Susannah gestured at the stairs and finished her beer. Carey went up the stairs and jerked his head for Dodd to follow him.

The main bedchamber was on the next floor, overlooking the courtyard, smelling musty and much used. The enormous fourposter bed hadn’t been made yet and the two clothes chests were open and higgledy piggledy. Carey looked around.

‘Poor Susannah. She never was any good as a housekeeper, any more than Edmund has ever been worth a farthing as a provider.’

‘Why do they not live wi’ yer father?’

Carey shrugged. ‘Edmund doesn’t get on with Father at all, mainly because Father keeps trying to stop him drinking and gambling and Edmund resents it. They had a really bad fight in May after the Frizer business when Father had to pay the man off, and after the surgeon had reset Edmund’s nose, he said he’d rather die in gaol than speak to Father again. All very stupid. Now then, let’s have a look here.’

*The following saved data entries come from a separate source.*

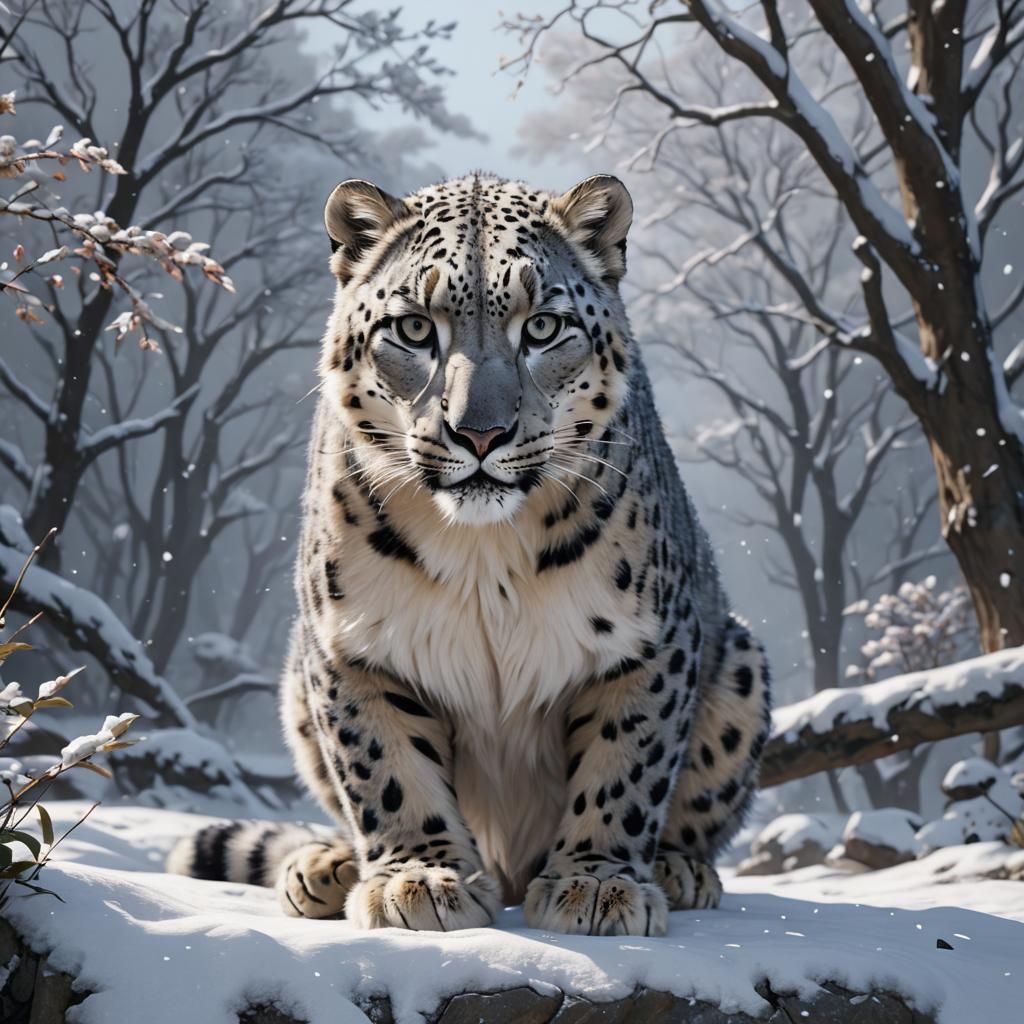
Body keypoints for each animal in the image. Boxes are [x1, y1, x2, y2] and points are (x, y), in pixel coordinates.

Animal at [167, 172, 771, 937]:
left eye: (542, 326)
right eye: (414, 328)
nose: (479, 433)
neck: (483, 550)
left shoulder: (644, 644)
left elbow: (626, 767)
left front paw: (596, 884)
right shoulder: (354, 646)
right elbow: (385, 768)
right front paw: (421, 879)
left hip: (740, 666)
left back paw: (677, 869)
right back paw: (324, 867)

Carey pawed through Susannah’s clothes and then did the same with the other chest which was rather more full of fashionable men’s clothes, rich black velvet sprinkled with pearls, pale creamy satin. When the chest was empty he thumped the bottom of it in case there were any secret compartments. Dodd narrowed his eyes.

‘What’s that, sir?’

‘What? Oh, yes. How odd.’

Little tiny beads of silver were clinging to the padded leather lining of the chest. Dodd prodded one with his finger and it bounced back, rolled down a seam and joined another bead like two raindrops on a windowpane. Carey tore off a little piece of paper from the small notebook he kept in a pouch in his belt, chased and caught a couple of the little beads, then twisted the paper closed and put it in the pouch.

There was nothing else in the room except for a couple of books of sermons, an empty jewel box and some dirty pewter plates which Dodd brought down with them.

Susannah had a bit more colour in her cheeks from the beer.

‘Did you find anything.’

Carey shook his head. ‘I’ll ask Father to send a woman and a boy to you until Edmund turns up again. When he does you can send the boy to tell us. By the way, did you…er…did you check the gaols?’

Susannah nodded vigorously. ‘Of course I did, it was the first thing I thought of. I went to all of them, the Clink, the Fleet, all of them, but nobody had heard of him. Oh, it’s so worrying. What if he’s dead?’

She was dry-washing her hands helplessly, her mouth wrung sideways with anxiety. ‘What shall I do if he’s dead?’

Carey put his arm across her shoulders and kissed her forehead. ‘Darling, you know my father won’t let you and the children starve. At least if my idiot brother is dead, you’ll be able to find someone better to marry, won’t you?’

‘But I don’t want anybody better, I want Edmund.’

‘I can’t imagine why, he’s never treated you properly.’

‘Well, you know, he is a bit silly with drinking and card-playing and money-making schemes, but he’s a very good man, he’s a good father, he’s never beaten me once, not even when I’ve called him names, he…he…He’s not so bad, really.’

‘He doesn’t deserve you,’ said Carey firmly, kissing her again. ‘Never has. Now dry your eyes. If the fool isn’t at the bottom of the Thames, I’m going to find him. All right?’

Susannah nodded anxiously, blinking up at Carey.

Dodd felt dispirited as Carey bade goodbye to Kate and tipped her sixpence. If folk as rich as the Careys could have money troubles, what hope was there for him?